Threat Modeling Tools

Microsoft Threat Modeling Tool

Free tool for creating DFDs and automatically generating STRIDE threats. Good for Windows/Azure apps.

Download

OWASP Threat Dragon

Open-source threat modeling tool with web and desktop versions. Creates DFDs and documents threats.

OWASP Project

IriusRisk

Commercial platform with questionnaire-based approach and integration with issue trackers.

iriusrisk.com

Threagile

Agile threat modeling as code.

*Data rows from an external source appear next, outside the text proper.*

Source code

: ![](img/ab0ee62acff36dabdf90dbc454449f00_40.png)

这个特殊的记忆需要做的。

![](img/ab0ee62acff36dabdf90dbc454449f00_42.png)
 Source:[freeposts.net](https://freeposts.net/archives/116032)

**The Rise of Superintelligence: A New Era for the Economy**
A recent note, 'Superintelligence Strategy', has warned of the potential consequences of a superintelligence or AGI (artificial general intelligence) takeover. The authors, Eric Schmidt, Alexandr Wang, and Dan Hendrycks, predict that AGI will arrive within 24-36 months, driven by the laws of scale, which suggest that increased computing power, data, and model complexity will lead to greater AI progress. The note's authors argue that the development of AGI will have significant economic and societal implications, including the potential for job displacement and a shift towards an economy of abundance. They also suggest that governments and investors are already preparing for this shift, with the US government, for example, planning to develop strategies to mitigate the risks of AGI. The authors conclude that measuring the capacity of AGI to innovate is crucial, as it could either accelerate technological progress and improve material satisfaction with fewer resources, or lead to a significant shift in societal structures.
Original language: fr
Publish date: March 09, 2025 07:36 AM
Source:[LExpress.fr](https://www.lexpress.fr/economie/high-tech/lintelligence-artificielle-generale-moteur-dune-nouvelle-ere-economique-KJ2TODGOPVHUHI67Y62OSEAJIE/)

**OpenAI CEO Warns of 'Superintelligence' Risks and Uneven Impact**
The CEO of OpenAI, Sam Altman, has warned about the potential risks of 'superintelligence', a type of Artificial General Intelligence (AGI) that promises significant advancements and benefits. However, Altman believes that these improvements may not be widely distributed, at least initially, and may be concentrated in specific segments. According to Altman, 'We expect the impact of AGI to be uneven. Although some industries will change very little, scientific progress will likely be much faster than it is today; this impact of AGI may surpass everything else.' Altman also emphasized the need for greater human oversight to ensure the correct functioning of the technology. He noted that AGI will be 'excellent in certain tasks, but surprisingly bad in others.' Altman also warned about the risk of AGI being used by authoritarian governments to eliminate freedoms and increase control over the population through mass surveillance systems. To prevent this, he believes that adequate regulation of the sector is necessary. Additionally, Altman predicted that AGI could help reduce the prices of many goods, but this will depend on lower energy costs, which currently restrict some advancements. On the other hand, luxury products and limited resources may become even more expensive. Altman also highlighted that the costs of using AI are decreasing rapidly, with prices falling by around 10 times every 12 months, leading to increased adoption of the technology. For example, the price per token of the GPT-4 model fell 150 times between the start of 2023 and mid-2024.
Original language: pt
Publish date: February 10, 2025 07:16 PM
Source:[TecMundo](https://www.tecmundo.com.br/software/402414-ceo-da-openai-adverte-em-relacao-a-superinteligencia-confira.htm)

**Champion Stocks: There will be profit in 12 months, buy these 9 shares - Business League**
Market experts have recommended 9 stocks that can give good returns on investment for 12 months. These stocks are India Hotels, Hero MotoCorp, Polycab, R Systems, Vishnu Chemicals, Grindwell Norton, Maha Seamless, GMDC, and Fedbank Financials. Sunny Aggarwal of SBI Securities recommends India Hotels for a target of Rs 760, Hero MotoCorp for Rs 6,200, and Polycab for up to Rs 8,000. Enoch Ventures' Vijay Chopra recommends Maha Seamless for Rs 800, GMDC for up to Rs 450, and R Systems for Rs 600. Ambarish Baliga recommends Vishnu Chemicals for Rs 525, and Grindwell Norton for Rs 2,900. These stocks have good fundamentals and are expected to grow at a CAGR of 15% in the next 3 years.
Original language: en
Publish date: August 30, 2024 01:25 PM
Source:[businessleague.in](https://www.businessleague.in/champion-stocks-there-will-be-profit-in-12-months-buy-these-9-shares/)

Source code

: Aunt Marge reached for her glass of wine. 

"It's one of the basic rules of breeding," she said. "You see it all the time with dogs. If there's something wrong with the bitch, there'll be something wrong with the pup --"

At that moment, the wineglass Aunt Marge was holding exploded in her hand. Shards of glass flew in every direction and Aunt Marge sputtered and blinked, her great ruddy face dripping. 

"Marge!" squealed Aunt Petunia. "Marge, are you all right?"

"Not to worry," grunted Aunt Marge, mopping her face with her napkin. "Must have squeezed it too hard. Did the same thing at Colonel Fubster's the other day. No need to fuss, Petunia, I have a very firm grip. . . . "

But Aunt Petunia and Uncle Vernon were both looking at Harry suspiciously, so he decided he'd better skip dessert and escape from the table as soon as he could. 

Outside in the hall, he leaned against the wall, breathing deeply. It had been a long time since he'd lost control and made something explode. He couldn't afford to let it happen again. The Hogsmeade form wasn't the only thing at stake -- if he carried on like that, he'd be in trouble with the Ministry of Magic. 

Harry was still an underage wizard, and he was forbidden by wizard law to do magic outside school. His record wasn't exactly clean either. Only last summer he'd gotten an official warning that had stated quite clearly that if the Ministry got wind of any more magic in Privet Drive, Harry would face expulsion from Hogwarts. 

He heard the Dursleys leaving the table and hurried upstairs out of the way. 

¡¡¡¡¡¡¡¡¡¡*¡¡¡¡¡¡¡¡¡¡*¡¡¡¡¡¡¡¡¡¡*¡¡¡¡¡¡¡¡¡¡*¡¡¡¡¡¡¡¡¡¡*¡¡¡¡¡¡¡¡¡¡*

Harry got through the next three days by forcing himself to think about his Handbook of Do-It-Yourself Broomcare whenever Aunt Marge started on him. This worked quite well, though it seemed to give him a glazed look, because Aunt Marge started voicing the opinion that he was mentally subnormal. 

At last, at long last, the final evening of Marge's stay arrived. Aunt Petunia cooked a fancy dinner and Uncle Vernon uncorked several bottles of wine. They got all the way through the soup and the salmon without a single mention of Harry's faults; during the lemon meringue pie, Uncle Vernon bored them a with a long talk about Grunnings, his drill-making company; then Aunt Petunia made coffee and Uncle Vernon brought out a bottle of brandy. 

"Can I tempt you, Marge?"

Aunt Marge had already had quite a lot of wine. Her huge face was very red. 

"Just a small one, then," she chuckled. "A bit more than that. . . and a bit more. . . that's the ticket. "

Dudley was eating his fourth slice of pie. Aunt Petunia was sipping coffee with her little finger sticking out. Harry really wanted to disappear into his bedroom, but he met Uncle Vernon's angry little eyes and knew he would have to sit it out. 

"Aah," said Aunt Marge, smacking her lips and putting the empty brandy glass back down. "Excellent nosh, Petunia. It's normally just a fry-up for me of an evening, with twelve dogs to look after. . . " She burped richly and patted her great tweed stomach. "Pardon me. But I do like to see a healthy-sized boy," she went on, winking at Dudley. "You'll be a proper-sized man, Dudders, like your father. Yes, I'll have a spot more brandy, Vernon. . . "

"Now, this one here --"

Define models in YAML, generate reports and diagrams.

threagile.io

Threagile Example

yaml
# Threagile threat model (YAML)
threagile_version: 1.0.0

title: E-Commerce Application
author:
  name: Security Team

business_criticality: critical

technical_assets:
  Web Application:
    id: web-app
    description: Customer-facing web application
    type: process
    usage: business
    technologies:
      - web-application
    machine: container
    internet: true
    encryption: none
    
  Customer Database:
    id: customer-db
    description: PostgreSQL database with customer data
    type: datastore
    usage: business
    technologies:
      - postgresql
    machine: container
    encryption: transparent
    
trust_boundaries:
  DMZ:
    id: dmz
    description: Demilitarized zone
    type: network-cloud
    technical_assets_inside:
      - web-app
      
  Internal Network:
    id: internal
    description: Internal corporate network
    type: network-on-prem
    technical_assets_inside:
      - customer-db

data_flows:
  - id: user-to-web
    source: internet
    target: web-app
    protocol: https
    authentication: session-id
    
  - id: web-to-db
    source: web-app
    target: customer-db
    protocol: tcp
    authentication: credentials

Threat Modeling Questions

Use these questions to guide your threat modeling sessions:

What are we building?

  • • What does the system do?
  • • What data does it handle?
  • • Who uses it?
  • • What technologies are used?

What can go wrong?

  • • How could an attacker abuse this?
  • • What are the trust boundaries?
  • • Where does data flow?
  • • What are the entry points?

What are we doing about it?

  • • What controls exist?
  • • What controls are needed?
  • • What's the priority?
  • • Who is responsible?

Did we do a good job?

  • • Did we find all threats?
  • • Were mitigations effective?
  • • What did we learn?
  • • What should we do next time?

Threat Model Documentation

Document your threat models! Include the DFD, identified threats, DREAD scores, mitigations, and assumptions. Review and update threat models when the system changes or new threats emerge.